Mike was highly critical of the Mike Foulks labeled "Shen Seven" or "Magnificant Seven" He felt that they were cheating the rest of us by filing the suit. George felt that it should have gone through him first. I could post the quotes, but why bother. We all need to be able to work together. Lets try. Sure we might not always see eye to eye or even like the other. I have met Wolfgang Weiss and Stanley Shen of the Mag Seven. I have met Peter Enger. I even met Mike Foulks years ago when he was a newbie. I was/am able to communicate with all of them with the exception of Mike. He just doesn't realize that spitting venom drives people away. While not everyone can be positive all the time, who wants to meet with someone that bombs his fellow driver with insults.

Some of the previous organizers did some good and some bad. Steve Wiedersberg got a law passed to help protect us. He also gave a former commisioner a valentine. It was a chocolate heart box filled with some kind of foul thing. He made sure it was in the news. It made taxi drivers look like the bad people. I am worried that Mike will make the same impression on the general public someday. Screaming and yelling at city hall doesn't help.

A lawsuit does seem like the proper way to get someones attention. I do not know the answer to this for sure, but can almost guarantee that many lawsuits end up with an out of court settlement. Don Nathan might know the percentage of all suits never reaching a court decided verdict. I would bet that the parties involved in the lawsuit would like nothing better than a review of the rates and to have new fair rates established so we don't end up working day and night for free. Isn't this what everyone wants?

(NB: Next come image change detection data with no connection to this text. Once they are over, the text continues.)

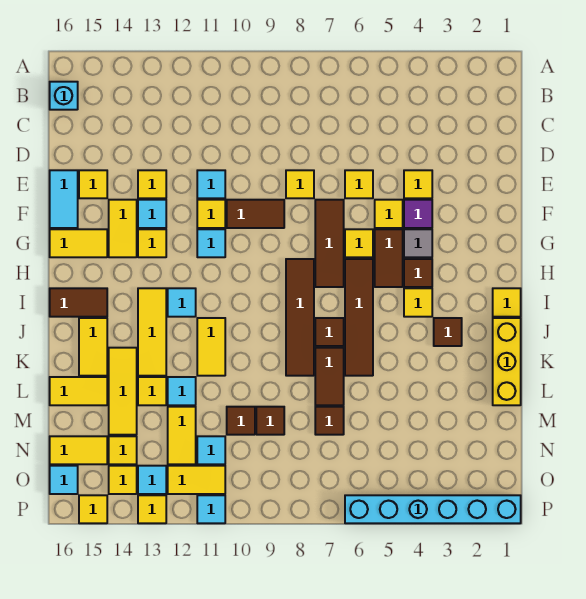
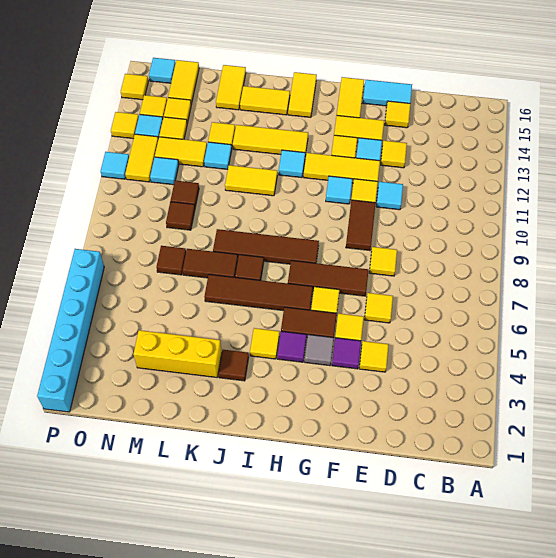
cyan 1x1 brick [50,82,78,110] -> none
brown 1x1 tile [404,259,432,287] -> purple 1x1 tile [277,331,307,362]
yellow 1x1 tile [493,288,521,317] -> yellow 1x1 tile moved to [159,117,187,139]
brown 1x2 tile [50,288,107,317] -> yellow 1x2 tile [288,72,317,117]
yellow 1x3 brick [493,318,521,405] -> yellow 1x3 brick moved to [134,330,222,377]
yellow 1x3 tile [109,348,137,435] -> yellow 1x3 tile moved to [304,153,380,183]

Re: Re: Re: Re: Re: Re: Re: Re: Re: Re: Re: Re: Re: Re: suing to geta FARE deal

Ahmed said, "George felt that it should have gone through him first."

Actually Ahmed, what I said was that I thought it should go through us first. You know that.

George Lutfallah
Chicago Dispatcher

Re: Re: Re: Re: Re: Re: Re: Re: Re: Re: Re: Re: Re: Re: Re: suing to geta FARE deal

I think you're right George with the us being the Dispatcher.

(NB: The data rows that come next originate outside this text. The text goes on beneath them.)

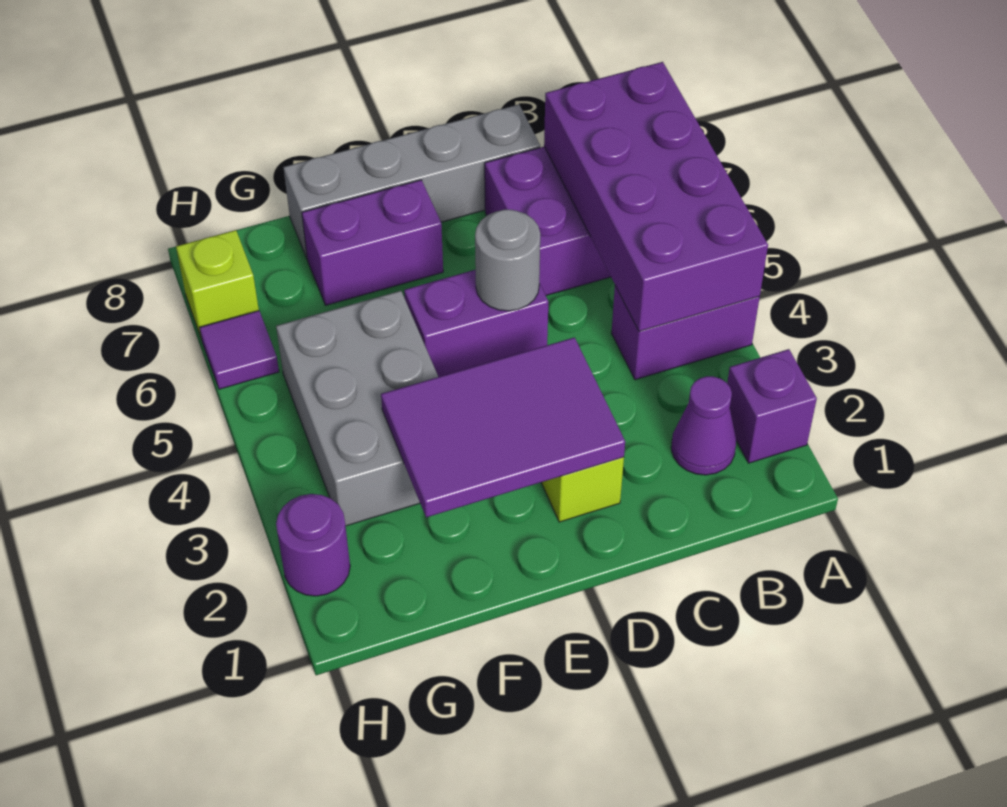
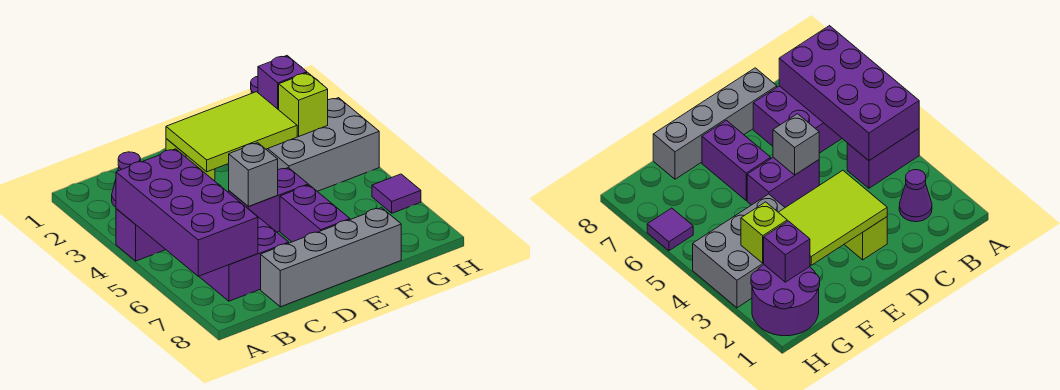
purple 1x1 brick [727,349,817,463] -> purple 1x1 brick moved to [258,56,307,110]
purple 2x3 tile [381,337,625,517] -> lime 2x3 tile [166,92,297,172]
grey 1x1 round brick [475,210,540,311] -> grey 1x1 brick [229,143,278,207]
purple 1x2 brick [302,180,443,305] -> purple 1x2 brick turned to [280,185,350,242]
grey 2x3 brick [276,291,438,526] -> grey 2x3 brick turned to [266,98,379,191]
purple 1x1 round brick [276,494,350,596] -> purple 2x2 round brick [751,265,820,336]
lime 1x1 brick [176,230,259,340] -> lime 1x1 brick moved to [279,73,328,136]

Re: Re: Re: Re: Re: Re: Re: Re: Re: Re: Re: Re: Re: Re: Re: Re: suing to geta FARE deal

I'm not with the Dispatcher but I'm glad I got the chance to get my two cents in about the lawsuit. I'm also thankful to George for putting up this forum to give me and you the chance to say so. No disrespect to Mr. Nathan but a lot of us saw the problems with the way the petition was written. I don't see where you objected to anything at all, even though even to Mr. Nathan it should have been written better. You are critical of Mike Foulks and never say a good word about him and you are always positive to the UTCC and Mr. Nathan's people and are never critical of them. I think there is a lot you aren't telling the rest of us about yourself.

Re: Re: Re: Re: Re: Re: Re: Re: Re: Re: Re: Re: Re: Re: Re: Re: Re: suing to geta FARE deal

Nathan says he amending the petition. The city has so far ignored the lawsuit according to him. He's working for free. What more do you want? I don't expect him to be a magician like Johnny Cochran. If you or anyone else can get a 63 year old attorney to work for free for us please post his info.

I have said good things about Mike, read my posts. He did do a good job of writing a response letter to the Tribune. The original letter writer was a fool. This writer thinks we should work for free and take his abuse at the same time.

Now for something you don't want to hear, Peter Enger did point out the the complaint per ride ratio is almost zero. Not like the bogus numbers it was purported to be on the TV news. The news people got the "story" directly from the DCS. Am I missing something here? I do not belive I saw a correction in the Dispatcher, but will be happy if I did indeed miss it.

If George does his thing and Enger and Co. does theirs perhaps the industry can benefit. My respect for the UTCC and Nathan comes from the fact they are not afraid to take the "gloves" off. A city license holder would be a fool to take his/hers off unless the cause/case was a so called slam dunk. I do know for a fact the the city gets much more than the fair share of legal decisions to go their way in Cook County courts. They are a vindictive bunch.